WORK TO COMPLETE: Using the gradient notebook excerpt below, decide whether each statement agrees with it: (a) the hidden layer's activation is computed with ReLU, (b) the weight gradient is formed with an outer product of the bias gradient and the previous hidden layer's activation, (c) the output layer has three neurons. Answer yes or no for each and quote the deciding words.

SUPPLIED TEXT:
****

Concise implementation for bias and weight gradient using outer product:
$$ 
W^{L-1} =
(
(W^L)^T
\begin{bmatrix}
(y_0 - a_0^L) { \partial a_0^L \over \partial z_0^L } \\
(y_1 - a_1^L) { \partial a_1^L \over \partial z_1^L }
\end{bmatrix}
)
{\partial a_0^{L-1} \over \partial z_0^{L-1} }
\otimes
\begin{bmatrix}
a_0^{L-2} \\
a_1^{L-2}
\end{bmatrix}^T $$

$$ 
b^{L-1} =
(
(W^L)^T
\begin{bmatrix}
(y_0 - a_0^L) { \partial a_0^L \over \partial z_0^L } \\
(y_1 - a_1^L) { \partial a_1^L \over \partial z_1^L }
\end{bmatrix}
)
{\partial a_0^{L-1} \over \partial z_0^{L-1} }
$$

In [43]:
# Code example for manually calculating weight gradients for the second last layer
import torch

# output layer
output = torch.relu(torch.randn(2)) # 2 output neurons
label = torch.randn(2) # grand truth labels
output_sigma_derivative = (output > 0).to(torch.float32) # ReLU derivative

# hidden layer
hidden_activation = torch.relu(torch.randn(3)) # 3 hidden neurons
hidden_sigma_derivative = (hidden_activation > 0).to(torch.float32) # ReLU derivative
hidden_weight = torch.randn(2, 3) # weights from hidden to output layer

# previous hidden layer
prev_hidden_activation = torch.relu(torch.randn(2)) # 3 hidden neurons

# weight and bias gradients
bias_grad = (hidden_weight.T @ ((output - label) * output_sigma_derivative)) * hidden_sigma_derivative
weight_grad = torch.outer(bias_grad, prev_hidden_activation)
print(bias_grad)
print(weight_grad)

tensor([ 0.8434, -0.1364, -0.0000])

****

DATASET RECORDS:
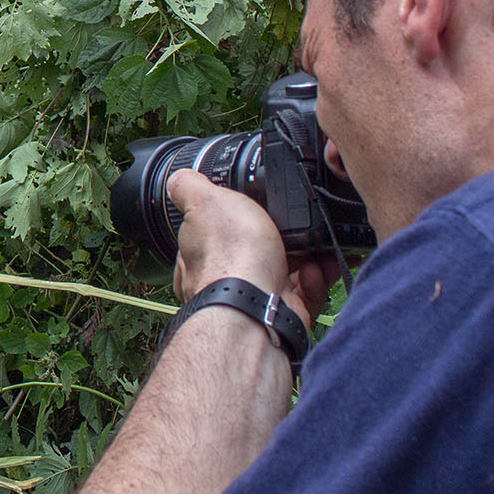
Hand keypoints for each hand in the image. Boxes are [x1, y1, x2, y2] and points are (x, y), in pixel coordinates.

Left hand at [165, 169, 335, 327]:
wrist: (253, 305)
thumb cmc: (229, 255)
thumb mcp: (205, 201)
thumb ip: (190, 188)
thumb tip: (178, 178)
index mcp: (203, 251)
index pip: (220, 232)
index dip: (244, 217)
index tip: (265, 205)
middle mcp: (225, 278)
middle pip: (260, 251)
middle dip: (286, 237)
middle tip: (301, 226)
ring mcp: (253, 299)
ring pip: (288, 273)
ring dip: (307, 257)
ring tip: (315, 248)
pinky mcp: (281, 316)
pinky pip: (305, 295)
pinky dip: (316, 281)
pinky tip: (315, 270)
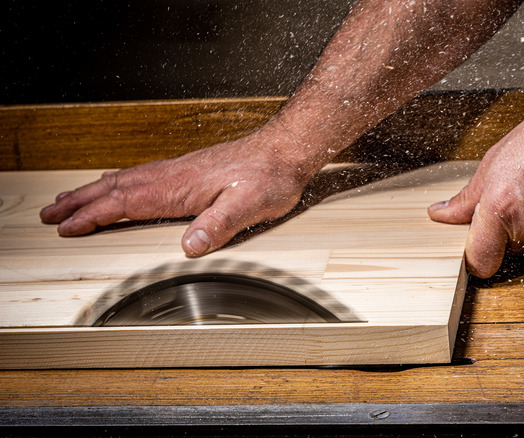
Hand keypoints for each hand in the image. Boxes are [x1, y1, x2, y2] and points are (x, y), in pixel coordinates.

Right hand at [40, 131, 314, 256]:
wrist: (285, 150)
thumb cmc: (270, 177)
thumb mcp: (250, 205)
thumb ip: (219, 224)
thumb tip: (189, 246)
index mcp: (178, 187)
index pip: (125, 203)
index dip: (93, 216)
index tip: (66, 227)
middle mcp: (172, 175)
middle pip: (114, 189)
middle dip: (79, 203)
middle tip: (48, 213)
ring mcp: (178, 171)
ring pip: (125, 180)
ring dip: (93, 191)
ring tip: (69, 199)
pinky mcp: (188, 170)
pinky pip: (142, 176)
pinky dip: (118, 182)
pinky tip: (118, 184)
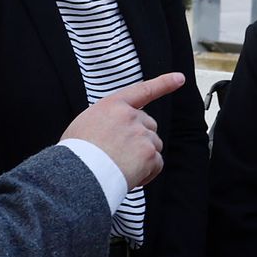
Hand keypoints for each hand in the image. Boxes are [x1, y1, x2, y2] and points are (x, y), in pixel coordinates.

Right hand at [64, 72, 184, 188]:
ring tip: (121, 168)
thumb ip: (107, 120)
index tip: (179, 78)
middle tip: (121, 155)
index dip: (164, 83)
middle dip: (141, 140)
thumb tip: (115, 130)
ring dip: (143, 158)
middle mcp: (130, 116)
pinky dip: (147, 174)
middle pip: (149, 125)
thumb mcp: (85, 123)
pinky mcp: (149, 154)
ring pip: (154, 145)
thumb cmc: (76, 153)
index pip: (143, 90)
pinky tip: (130, 177)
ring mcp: (141, 134)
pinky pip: (157, 164)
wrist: (77, 174)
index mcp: (113, 105)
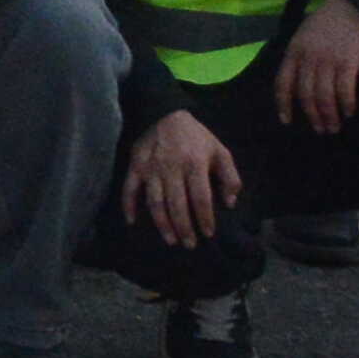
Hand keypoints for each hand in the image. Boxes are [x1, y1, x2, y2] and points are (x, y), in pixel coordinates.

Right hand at [120, 106, 239, 248]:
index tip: (209, 233)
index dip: (205, 218)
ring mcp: (151, 168)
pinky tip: (132, 222)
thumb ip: (230, 177)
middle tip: (189, 244)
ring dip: (162, 223)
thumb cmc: (196, 137)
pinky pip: (129, 189)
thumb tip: (230, 203)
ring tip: (171, 239)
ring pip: (155, 202)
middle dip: (184, 227)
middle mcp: (172, 167)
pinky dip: (128, 206)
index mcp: (195, 163)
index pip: (201, 197)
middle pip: (177, 204)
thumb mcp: (220, 151)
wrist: (165, 113)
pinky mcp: (136, 166)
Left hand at [275, 0, 358, 139]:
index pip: (282, 83)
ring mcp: (327, 59)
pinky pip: (344, 89)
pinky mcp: (348, 61)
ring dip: (329, 115)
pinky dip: (346, 103)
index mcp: (293, 52)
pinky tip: (349, 112)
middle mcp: (307, 58)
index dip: (283, 104)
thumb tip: (295, 88)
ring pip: (324, 96)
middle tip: (321, 130)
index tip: (286, 121)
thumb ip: (297, 59)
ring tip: (334, 127)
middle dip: (312, 116)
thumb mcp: (301, 37)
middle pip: (305, 94)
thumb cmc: (325, 25)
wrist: (350, 8)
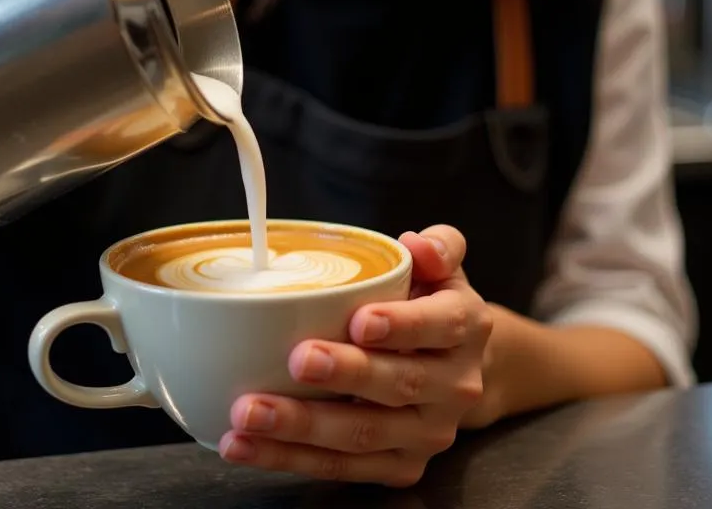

****

ANSWER TO THIS EXERCISE:
(a) Yes: "hidden_activation = torch.relu(torch.randn(3))"
(b) Yes: "weight_grad = torch.outer(bias_grad, prev_hidden_activation)"
(c) No: "output = torch.relu(torch.randn(2)) # 2 output neurons"